Taxi drivers have brought several European cities to a standstill by mounting one of the biggest ever protests against Uber, a US car service which allows people to order rides and fix fares with a smartphone application.
On Wednesday, drivers of hundreds of London's black taxis snarled traffic in the streets around Trafalgar Square, hooting their horns as they passed Downing Street, the home of Prime Minister David Cameron, and the Houses of Parliament.
In Paris, hundreds of drivers blocked the French capital's airports and staged a "go-slow" during the morning rush hour, while protests were also staged in Madrid, Barcelona, Berlin, Rome and Milan.
"This about an all out assault on our profession, our livelihoods," said Max Small, a driver of one of London's black taxis for 34 years. "These big companies are coming in, not playing by the rules."
Taxi drivers across Europe level a variety of charges against Uber: that its applications break local taxi rules; that its drivers fail to comply with local insurance rules; and that it is therefore in breach of licensing and safety regulations.
Uber, backed by investors such as Goldman Sachs and Google, refute all those allegations, a spokeswoman said.

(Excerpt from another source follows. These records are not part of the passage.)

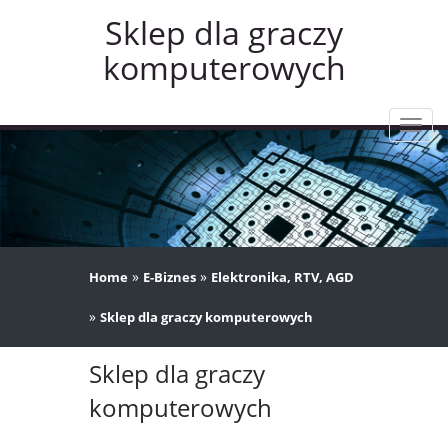
Sklep dla graczy
komputerowych
Rozw
nawig
»
»
Home
E-Biznes
Elektronika, RTV, AGD
»
Sklep dla graczy komputerowych
Sklep dla graczy
komputerowych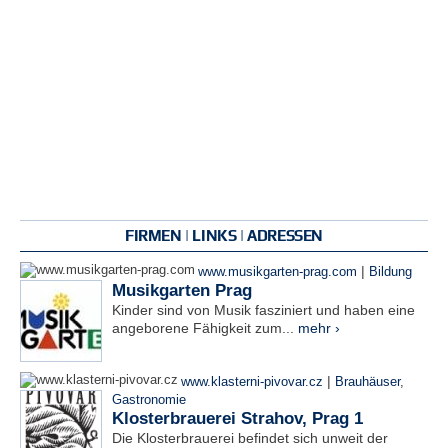
FIRMEN | LINKS | ADRESSEN
|
www.musikgarten-prag.com
Bildung
Musikgarten Prag
Kinder sind von Musik fasziniert und haben eine
angeborene Fähigkeit zum...
mehr ›
|
www.klasterni-pivovar.cz
Brauhäuser
,
Gastronomie
Klosterbrauerei Strahov, Prag 1
Die Klosterbrauerei befindet sich unweit der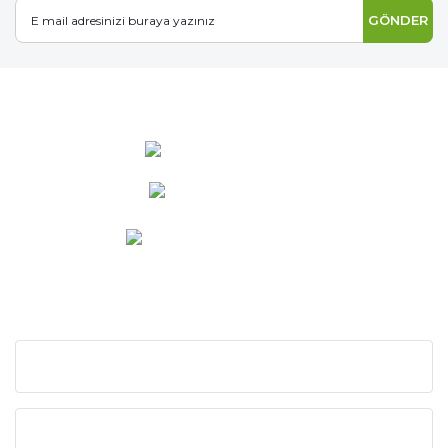
GÖNDER
0 537 486 12 25
bilgi@ideabahce.com
Doğancı Mah. Kaya Mutlu Sk.
No:15/3 Mut/Mersin
KURUMSAL
KATEGORİLER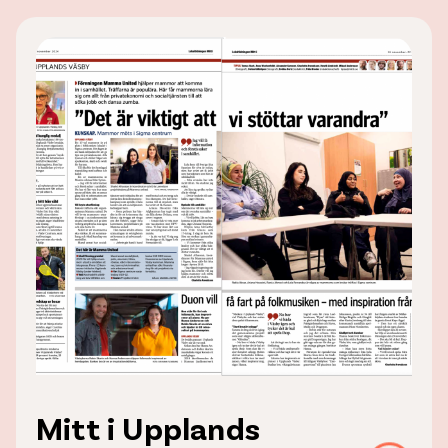
Mitt i Upplands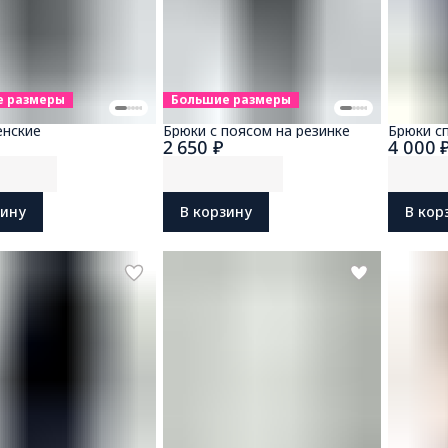
е размеры
Большие размеры
енские
Брюки с поясом на резинке
Брюки с
2 650 ₽
4 000 
зину
В корзину
В кор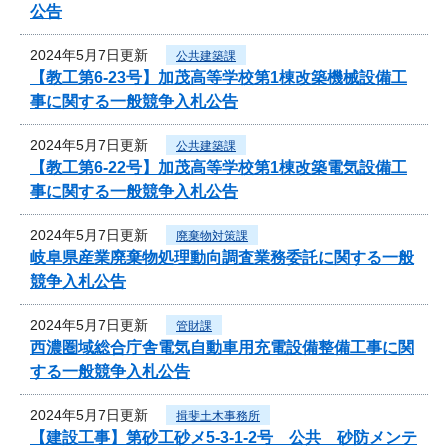
公告
2024年5月7日更新
公共建築課
【教工第6-23号】加茂高等学校第1棟改築機械設備工
事に関する一般競争入札公告
2024年5月7日更新
公共建築課
【教工第6-22号】加茂高等学校第1棟改築電気設備工
事に関する一般競争入札公告
2024年5月7日更新
廃棄物対策課
岐阜県産業廃棄物処理動向調査業務委託に関する一般
競争入札公告
2024年5月7日更新
管財課
西濃圏域総合庁舎電気自動車用充電設備整備工事に関
する一般競争入札公告
2024年5月7日更新
揖斐土木事務所
【建設工事】第砂工砂メ5-3-1-2号 公共 砂防メンテ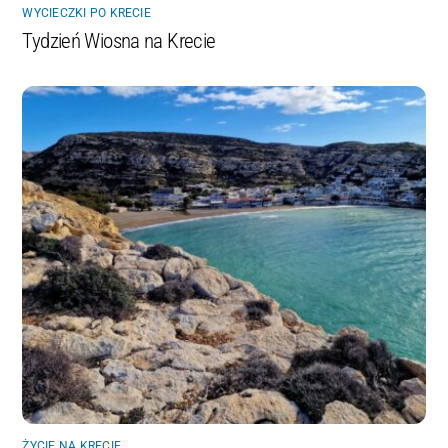
WYCIECZKI PO KRECIE
Tydzień Wiosna na Krecie
ŻYCIE NA KRECIE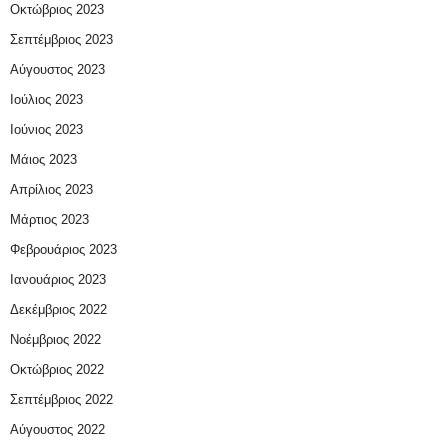
Οκτώβριος 2023
Σεπτέμβριος 2023
Αύγουστος 2023
Ιούλιος 2023
Ιούνιος 2023
Μάιος 2023
Απρίλιος 2023
Μάρτιος 2023
Φεβρουάριος 2023
Ιανουάριος 2023
Δεκέμβριος 2022
Νοέμβριος 2022
Οκτώβριος 2022
Σεπτέμβριος 2022
Αύγουστος 2022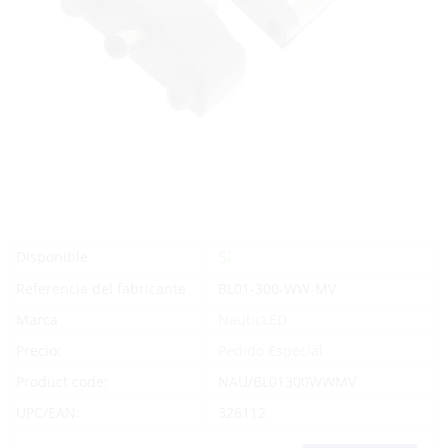
Sí
Disponible
Referencia del fabricante
BL01-300-WW-MV
Marca
NauticLED
Precio:
Pedido Especial
Product code:
NAU/BL01300WWMV
UPC/EAN:
326112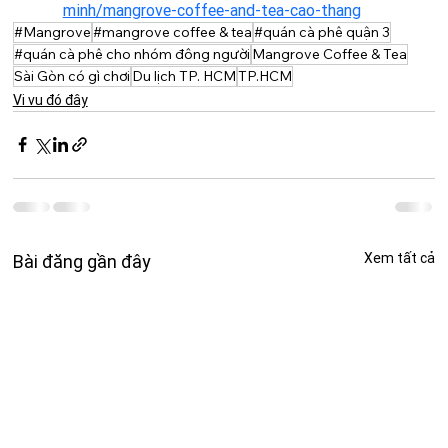
minh/mangrove-coffee-and-tea-cao-thang
#Mangrove
#mangrove coffee & tea
#quán cà phê quận 3
#quán cà phê cho nhóm đông người
Mangrove Coffee & Tea
Sài Gòn có gì chơi
Du lịch TP. HCM
TP.HCM
Vi vu đó đây
Xem tất cả
Bài đăng gần đây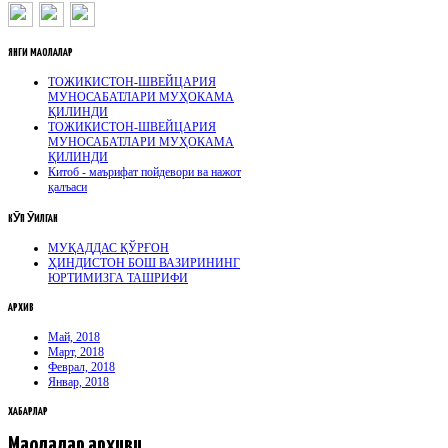
ЯНГИ
МАҚОЛАЛАР
ТОЖИКИСТОН-ШВЕЙЦАРИЯ
МУНОСАБАТЛАРИ МУҲОКАМА
ҚИЛИНДИ
ТОЖИКИСТОН-ШВЕЙЦАРИЯ
МУНОСАБАТЛАРИ МУҲОКАМА
ҚИЛИНДИ
Китоб - маърифат пойдевори ва нажот
қалъаси
КӮП
ӮҚИЛГАН
МУҚАДДАС ҚЎРҒОН
ҲИНДИСТОН БОШ ВАЗИРИНИНГ
ЮРТИМИЗГА ТАШРИФИ
АРХИВ
Май, 2018
Март, 2018
Феврал, 2018
Январ, 2018
ХАБАРЛАР
Мақолалар архиви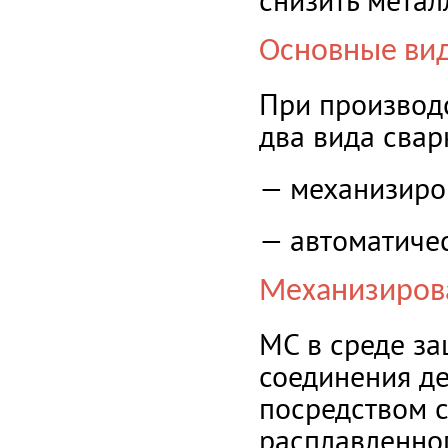
снизить метал
Основные ви
При производ
два вида свар
— механизиров
— автоматичес
Механизирова
МС в среде за
соединения дет
посредством с
расплавленног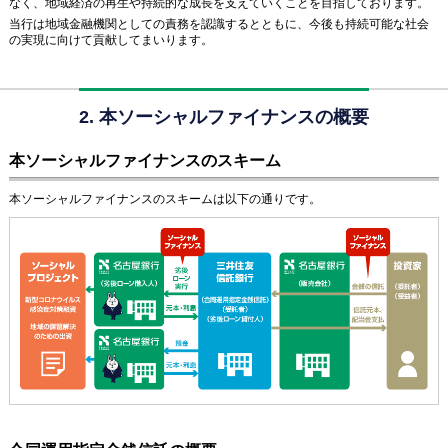
なく、地域経済の再生や持続的な成長を支えていくことを目指しております。
当行は地域金融機関としての責務を認識するとともに、今後も持続可能な社会
の実現に向けて貢献してまいります。
2. 本ソーシャルファイナンスの概要
本ソーシャルファイナンスのスキーム
本ソーシャルファイナンスのスキームは以下の通りです。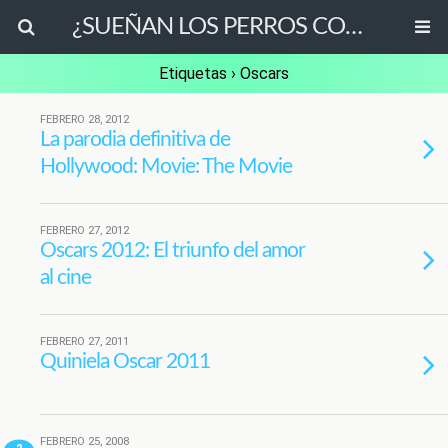
¿SUEÑAN LOS PERROS CON OVEJAS ELÉCTRICAS?
Etiquetas › Oscars
FEBRERO 28, 2012
La parodia definitiva de
Hollywood: Movie: The Movie
FEBRERO 27, 2012
Oscars 2012: El triunfo del amor
al cine
FEBRERO 27, 2011
Quiniela Oscar 2011
FEBRERO 25, 2008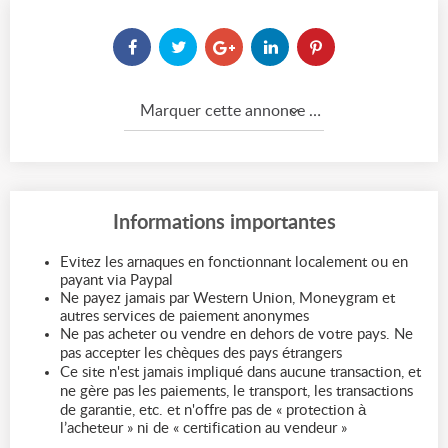
Marquer cette annonce comme...
Informations importantes
Evitez les arnaques en fonctionnant localement ou en
payant via Paypal
Ne payez jamais par Western Union, Moneygram et
autres services de paiement anonymes
Ne pas acheter ou vendre en dehors de votre pays. Ne
pas accepter les chèques des pays étrangers
Ce site n'est jamais impliqué dans aucune transaction, et
ne gère pas les paiements, le transport, les transactions
de garantie, etc. et n'offre pas de « protection à
l’acheteur » ni de « certification au vendeur »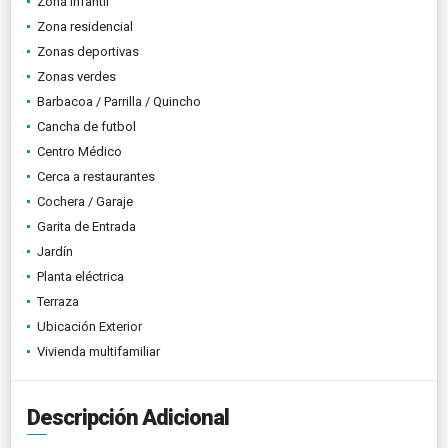
Zona infantil
Zona residencial
Zonas deportivas
Zonas verdes
Barbacoa / Parrilla / Quincho
Cancha de futbol
Centro Médico
Cerca a restaurantes
Cochera / Garaje
Garita de Entrada
Jardín
Planta eléctrica
Terraza
Ubicación Exterior
Vivienda multifamiliar
Descripción Adicional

Uber said its applications and its drivers comply with local regulations.
"What you are seeing today is an industry that has not faced competition for decades. Now finally we are seeing competition from companies such as Uber which is bringing choice to customers," said Pierre-Dimitri Gore-Coty, Uber Regional General Manager for Europe.
Uber has expanded rapidly since it was founded by two US technology entrepreneurs, Travis Kalanick and Garrett Camp, and now operates in 128 cities across 37 countries.
Ironically, the protest against Uber has provided the app widespread publicity, and the company has taken advantage by offering discounts during the strike.